Doubleday (August 18, 2015), Hardcover (ISBN 0385540043 / 9780385540049)
Fiction, 320 pages
A version of this review was previously published in Shelf Awareness for Readers (September 4, 2015). Shelf Awareness provided me with a publisher-furnished galley to facilitate the review, and compensated me for the review they received and posted. This post contains affiliate links to IndieBound.
The Admissions is Meg Mitchell Moore’s account of a very eventful autumn for the Hawthornes of Marin County, California. After years of academic and extracurricular preparation, eldest daughter Angela is submitting her early-admission application to Harvard, fourth-grader Cecily is preparing to compete in the world championships with her Irish dance troupe, and eight-year-old Maya is entering second grade still unable to read on her own. Nora, their mother, on the verge of making the biggest commission of her real-estate career, is struggling to find time to get a tutor for Maya, keep tabs on Angela’s crushing senior-year obligations, and make sure all her kids are always where they need to be when they need to be there.
Nora has told no one why she blames herself for Maya’s trouble with reading. While she struggles to sell the overpriced house she’s had listed for months, she learns–and tells no one–that she’s about to be blamed, and likely sued, for a problem with a home she sold several years earlier. Under intense academic pressure and just weeks away from realizing her lifelong dream of Harvard, Angela tells no one that she’s been turning to pills–and considering plagiarism–to hold onto her spot at the top of her class. And while the whole family knows that Angela has considered no college other than Harvard, only her father, Gabe, really knows why Harvard matters so much.
The Admissions quickly establishes that the Hawthornes are a family on the verge of cracking under pressure from upper-middle-class competition, community expectations, and their own occasionally desperate decisions. There’s plenty of drama–and a striking amount of comedy–in the convergence of events that brings everything down. But while Moore lets her characters unravel, she doesn’t leave them in pieces, and in the end, it appears that the Hawthornes may actually have learned from, and been changed by, experience.

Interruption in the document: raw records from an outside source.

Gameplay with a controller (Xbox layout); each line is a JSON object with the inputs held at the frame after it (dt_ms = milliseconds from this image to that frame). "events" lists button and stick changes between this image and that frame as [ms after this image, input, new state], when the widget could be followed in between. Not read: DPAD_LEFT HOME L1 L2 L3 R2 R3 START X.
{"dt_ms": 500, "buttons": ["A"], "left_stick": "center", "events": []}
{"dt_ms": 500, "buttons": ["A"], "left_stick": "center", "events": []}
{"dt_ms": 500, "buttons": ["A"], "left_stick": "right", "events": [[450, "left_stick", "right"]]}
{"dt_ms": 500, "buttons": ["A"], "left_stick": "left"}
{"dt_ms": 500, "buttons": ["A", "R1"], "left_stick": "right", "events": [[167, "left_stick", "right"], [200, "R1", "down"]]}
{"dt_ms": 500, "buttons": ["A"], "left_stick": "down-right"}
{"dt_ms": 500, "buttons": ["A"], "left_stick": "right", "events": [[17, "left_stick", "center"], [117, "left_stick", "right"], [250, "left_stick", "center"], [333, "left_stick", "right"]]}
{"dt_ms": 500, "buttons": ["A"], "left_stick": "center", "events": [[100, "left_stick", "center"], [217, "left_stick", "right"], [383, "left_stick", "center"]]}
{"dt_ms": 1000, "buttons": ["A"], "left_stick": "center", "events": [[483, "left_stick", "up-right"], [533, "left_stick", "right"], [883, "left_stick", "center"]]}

The Hawthorne family has it all. Great jobs, a beautiful house in one of the most affluent areas of northern California, and three charming kids with perfectly straight teeth. And then comes their eldest daughter’s senior year of high school . . .
Firstborn Angela Hawthorne is a straight-A student and star athlete, with extracurricular activities coming out of her ears and a college application that’s not going to write itself. She’s set her sights on Harvard, her father’s alma mater, and like a dog with a chew toy, Angela won’t let up until she’s basking in crimson-colored glory. Except her class rank as valedictorian is under attack, she’s suddenly losing her edge at cross-country, and she can’t help but daydream about the cute baseball player in English class. Of course Angela knows the time put into her schoolgirl crush would be better spent coming up with a subject for her term paper—which, along with her college essay and community service hours has a rapidly approaching deadline.
Angela’s mother, Nora, is similarly stretched to the limit, juggling parent-teacher meetings, carpool, and a real-estate career where she caters to the mega rich and super-picky buyers and sellers of the Bay Area. The youngest daughter, Maya, still can’t read at the age of eight; the middle-child, Cecily, is no longer the happy-go-lucky kid she once was; and the dad, Gabe, seems oblivious to the mounting pressures at home because a devastating secret of his own might be exposed. A few ill-advised moves put the Hawthorne family on a heedless collision course that’s equal parts achingly real and delightfully screwball.
Opening lines:
“The phone.
“Nora was trying not to worry. But she’d been a mother for nearly eighteen years now. She was going to worry.
“It was a beautiful early-winter day in the Bay Area, which meant that it was sixty-five degrees and sunny, or would be until the fog rolled in later in the afternoon. No need for so much as a mitten. Christmas was nine days away.
“She was reaching for her cell when the home phone rang.
“Nobody ever called the home number. She’d threatened to have it disconnected so many times that it was now a standing joke in the Hawthorne family. Because she never had time to do anything she threatened to do, until now.
“Mrs. Hawthorne?
“Yes. Her hand shaking as she cradled the receiver. A man’s voice, unfamiliar.
“Nora hadn’t thought her heart could climb any farther up her throat than it had in recent weeks. But it could, it turned out, it could.”